Friday, October 16, 2015

Time





Anyone that knows me knows I have a heart for ministry and outreach.  I love giving and helping others whenever I can.  It makes my heart smile when I see friends and family giving back whether it's serving the needy on a Saturday morning or helping the widow at church fix a window.  Giving doesn't always mean handing someone the cash in your pocket or writing out a check.  Many times, giving comes in the form of time.  

I think a lost area of servant hood is the singles community.  Helping someone that's single doesn't always look like helping them with their electric bill or fixing our car because they're down on their luck.  Not all of us struggle financially.  Many of us just want your time!

I heard a pastor speak one time on single women and how the church is failing them.  In the message he spoke about how many single adult women settle for less than what God has for them because they just want someone to have companionship with them.  He talked about how if the church did a better job of filling in the gaps relationally for these women, they would be less likely to settle for a man that's less than what God has planned.

I was talking to a friend of mine last week and I told him the thing I miss the most about being in a relationship is having someone that cares how my day went.  Some of my most depressing days as a single person have been those days where I had an amazing or horrible day, just to come home and have no one to talk about it with.  A need for companionship is something that's ingrained within us. 

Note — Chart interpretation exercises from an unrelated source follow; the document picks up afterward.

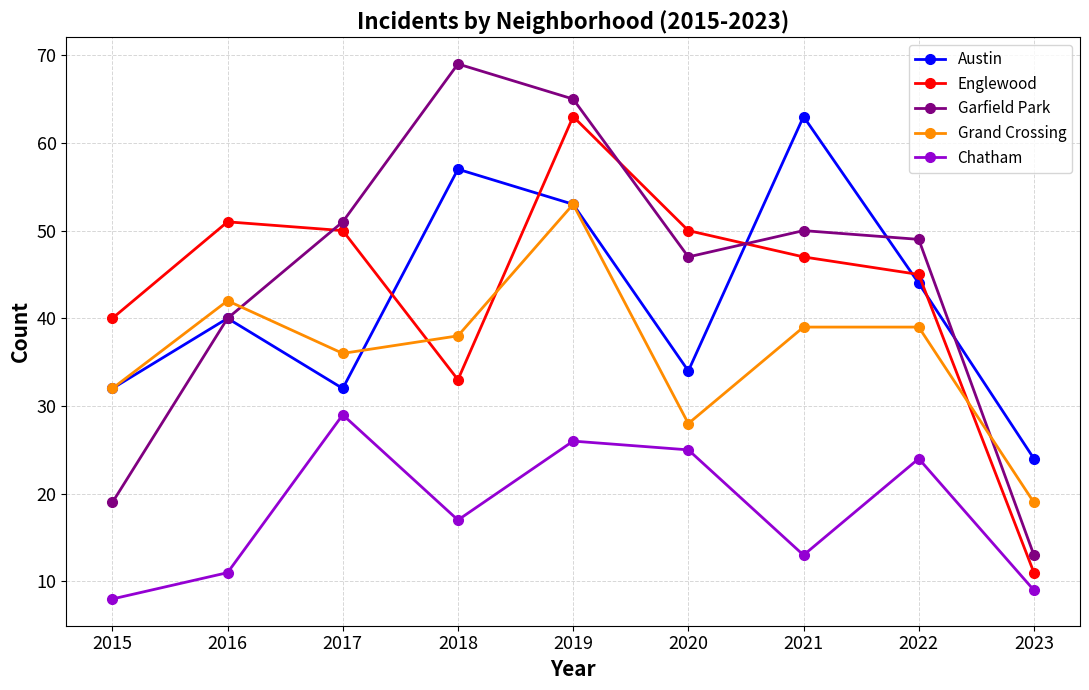

What are all the series names shown in the legend?

Austin, Englewood, Garfield Park, Grand Crossing, Chatham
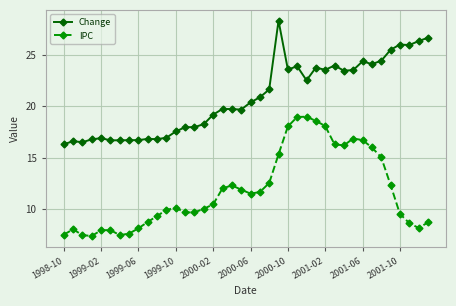

Does the chart display data point markers on the line(s)?

Yes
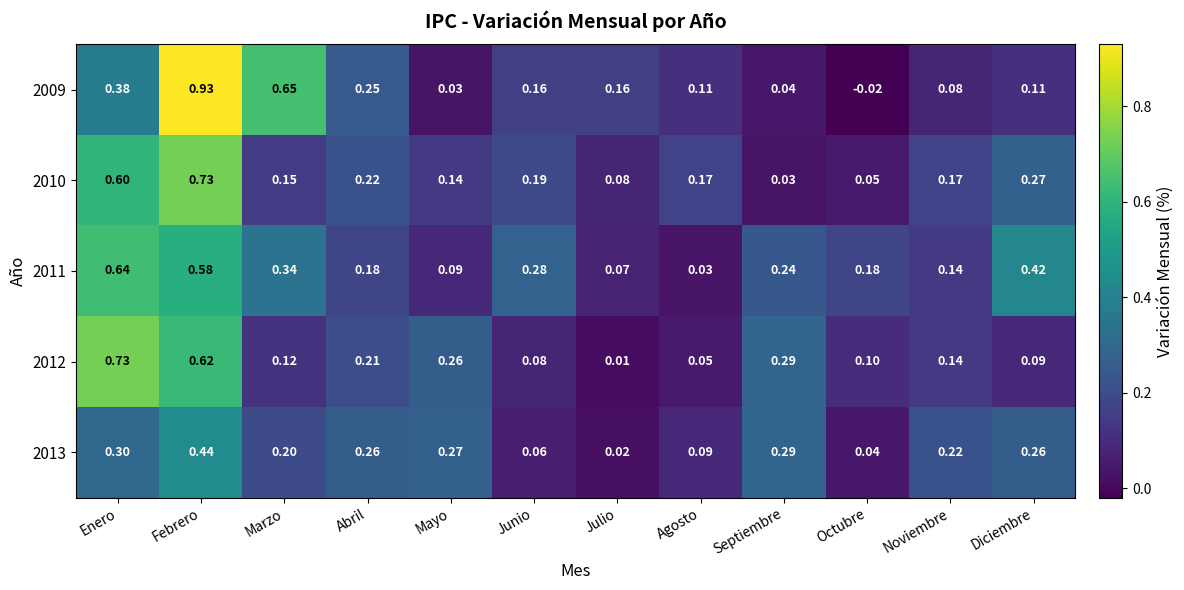

At which category is the sum across all series the highest?

Febrero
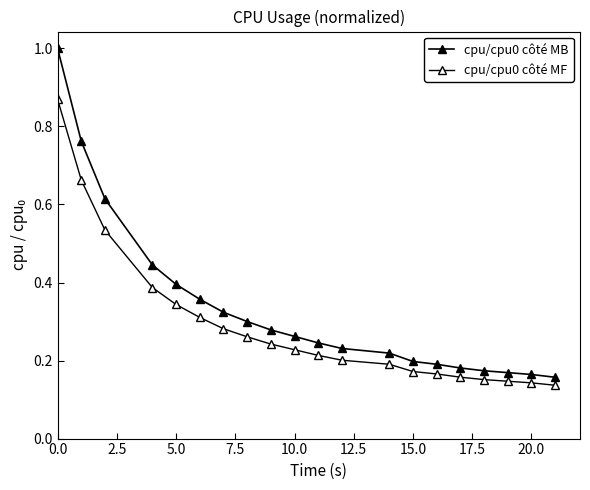

How many data points does each series have?

20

Want to really feel alone?  Go to a restaurant on any given weekend, and sit by yourself and eat dinner in a sea of couples having date night.  I know for me, going to a restaurant or a movie by myself is mortifying.  

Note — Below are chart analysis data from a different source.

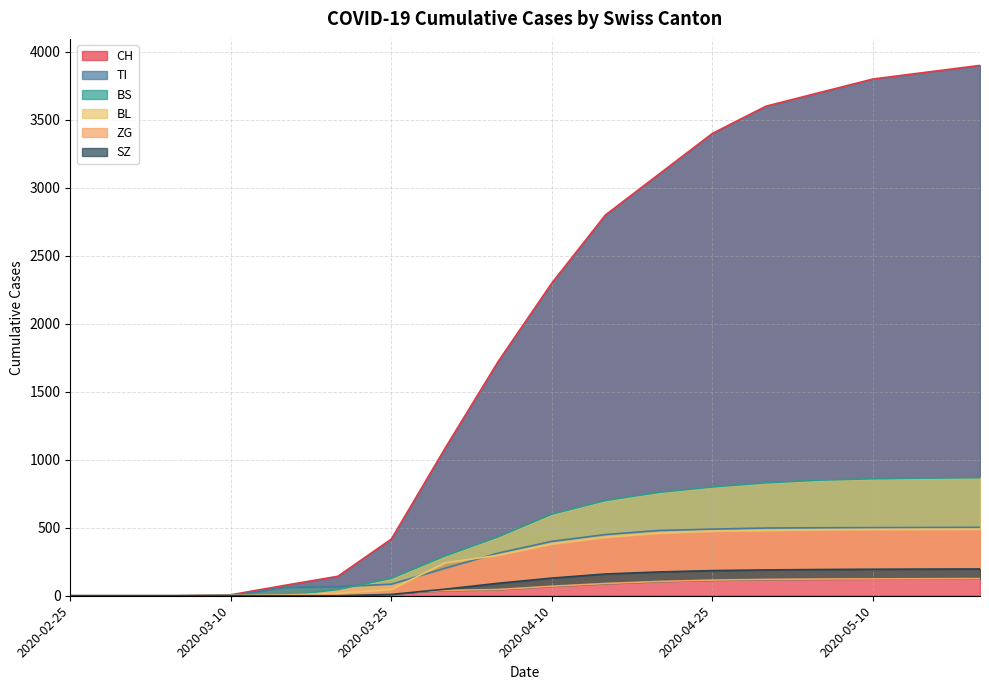

The ZG series shows 0 at 2020-03-05. True or false?

True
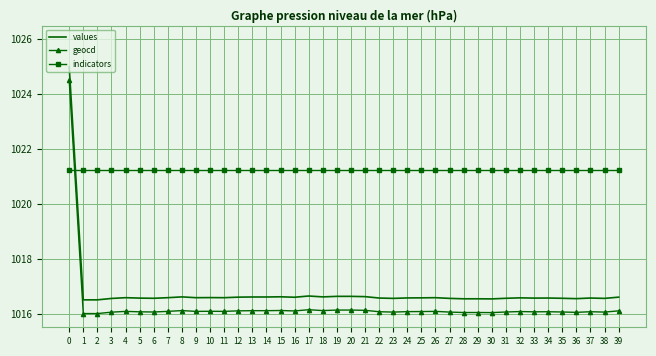

What is the smallest value displayed?

1016.0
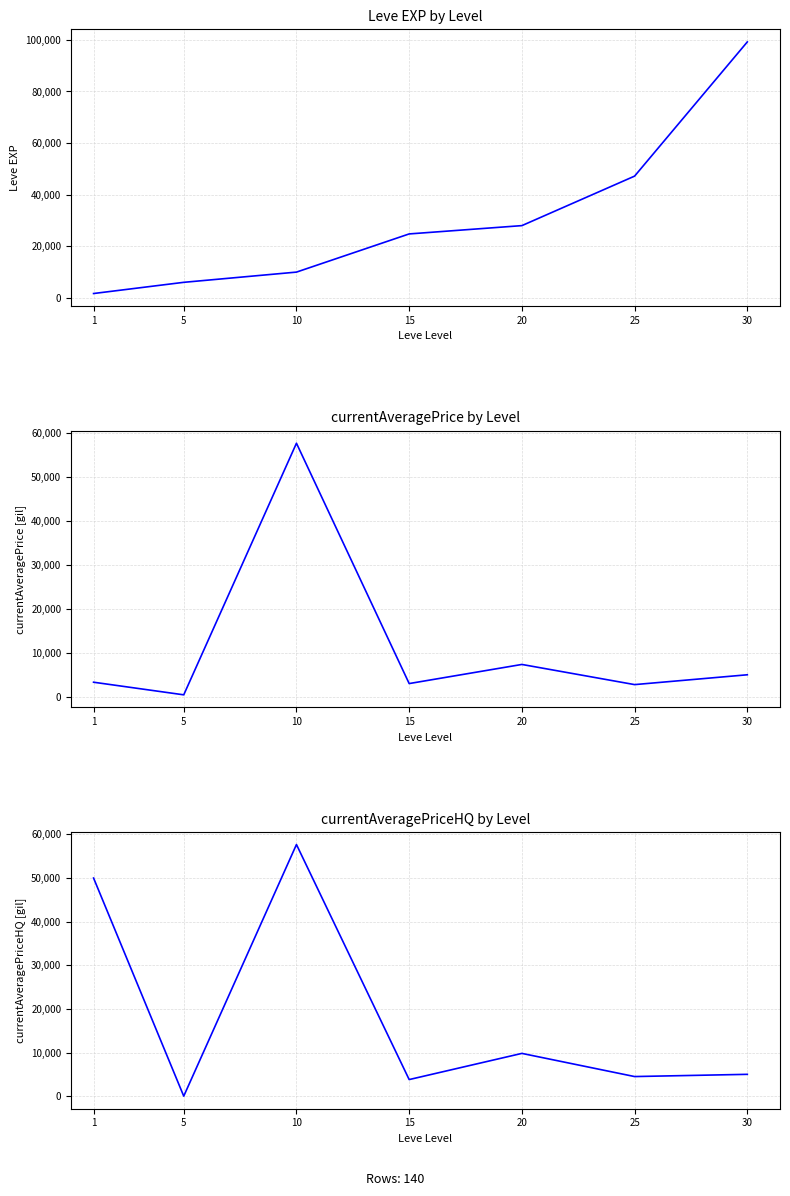

What are all the series names shown in the legend?

Leve EXP, currentAveragePrice, currentAveragePriceHQ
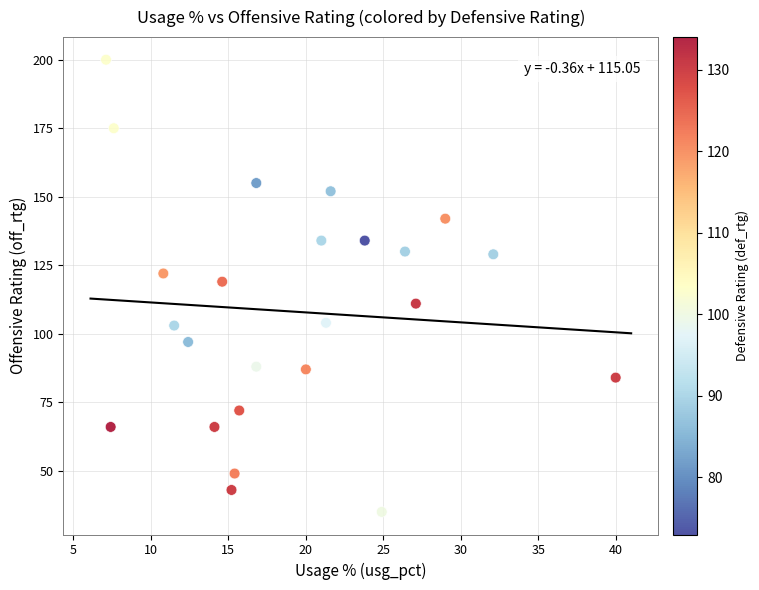

What is the range of Y values (max minus min)?

165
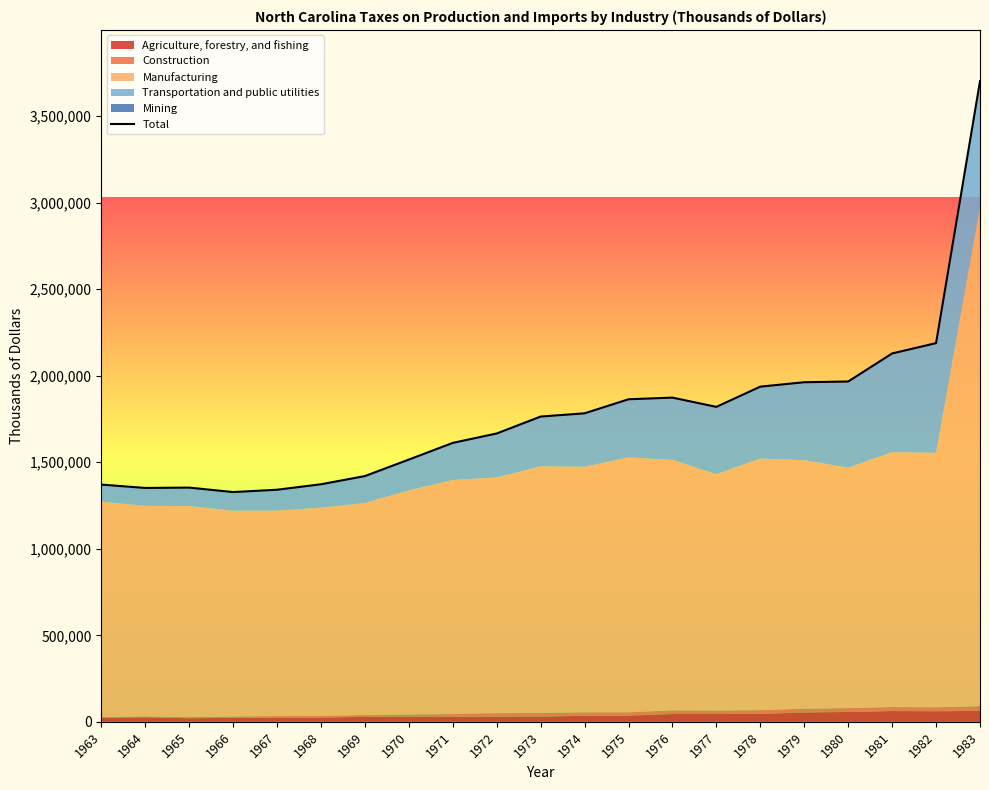

What is the greatest value displayed?

3702231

I totally get it.  Married people typically have husbands and kids or sports to tend to on a Friday or Saturday night.  I know for me, I will only ask a friend to go to dinner or to hang out so many times before I just stop asking.  Rejection sucks!

I know many of my married friends are sitting there laughing in their minds as they read this thinking, "Man what I wouldn't do for some peace and quiet and some time to myself."  Too much of one thing is not good.  Do you know what it feels like to sit at home by yourself weekend after weekend with no one to do anything with or even talk to?  It can be quite maddening!  Isolation is a breeding ground for the enemy to get in your head and try to convince you that nobody likes you and you're going to be single forever.  

If you really want to bless the life of a single friend, call them up and ask them to go to dinner or see a movie on a weekend.  You'd be shocked at how little we get to do things like that because of fear of being judged for being alone.  Don't have the free time to go to dinner?  Reach out to a single friend in your life and randomly ask how their day went.  Don't just ask, really listen.